There are two error functions defined in src/base/logging.hh: panic() and fatal(). While these two functions have roughly similar effects (printing an error message and terminating the simulation process), they have distinct purposes and use cases. The distinction is documented in the comments in the header file, but is repeated here for convenience because people often get confused and use the wrong one.

panic() should be called when something happens that should never ever happen regardless of what the user does (i.e., an actual m5 bug). panic() calls abort() which can dump core or enter the debugger.
fatal() should be called when the simulation cannot continue due to some condition that is the user’s fault (bad configuration, invalid arguments, etc.) and not a simulator bug. fatal() calls exit(1), i.e., a “normal” exit with an error code.

The reasoning behind these definitions is that there’s no need to panic if it’s just a silly user error; we only panic if m5 itself is broken. On the other hand, it’s not hard for users to make errors that are fatal, that is, errors that are serious enough that the m5 process cannot continue.

Inform, Warn and Hack

The file src/base/logging.hh also houses 3 functions that alert the user to various conditions happening within the simulation: inform(), warn() and hack(). The purpose of these functions is strictly to provide simulation status to the user so none of these functions will stop the simulator from running.

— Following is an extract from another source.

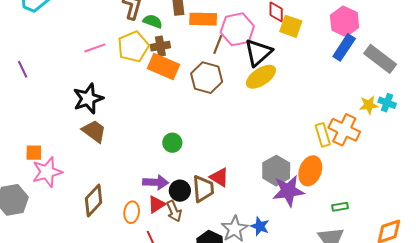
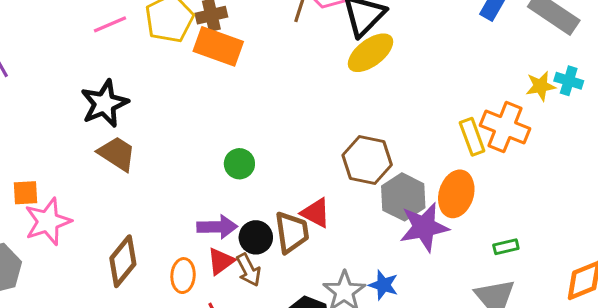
brown hexagon: (207, 78) -> (367, 160), moved

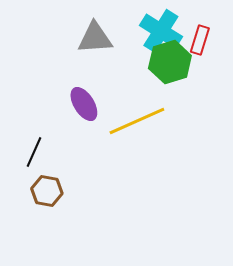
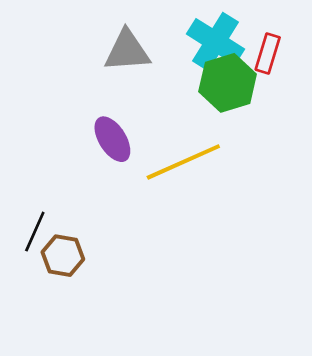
black line: (34, 152) -> (35, 232), moved

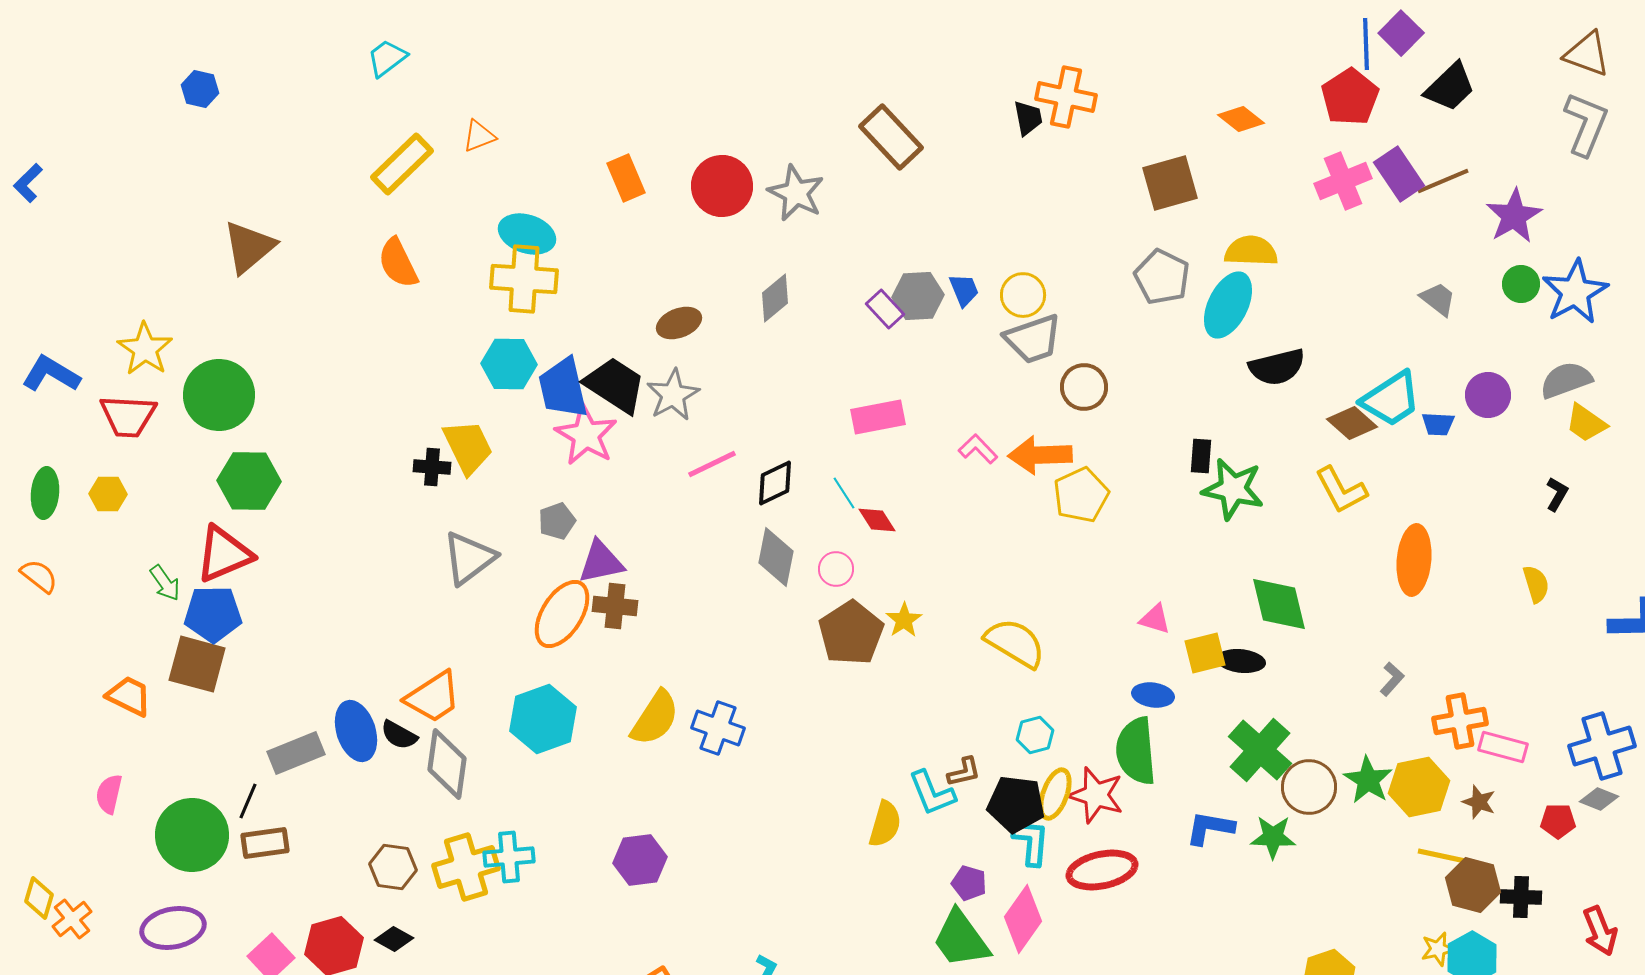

inform() and inform_once() should be called for informative messages that users should know, but not worry about. inform_once() will only display the status message generated by the inform_once() function the first time it is called.
warn() and warn_once() should be called when some functionality isn’t necessarily implemented correctly, but it might work well enough. The idea behind a warn() is to inform the user that if they see some strange behavior shortly after a warn() the description might be a good place to go looking for an error.
hack() should be called when some functionality isn’t implemented nearly as well as it could or should be but for expediency or history sake hasn’t been fixed.
inform() Provides status messages and normal operating messages to the console for the user to see, without any connotations of incorrect behavior.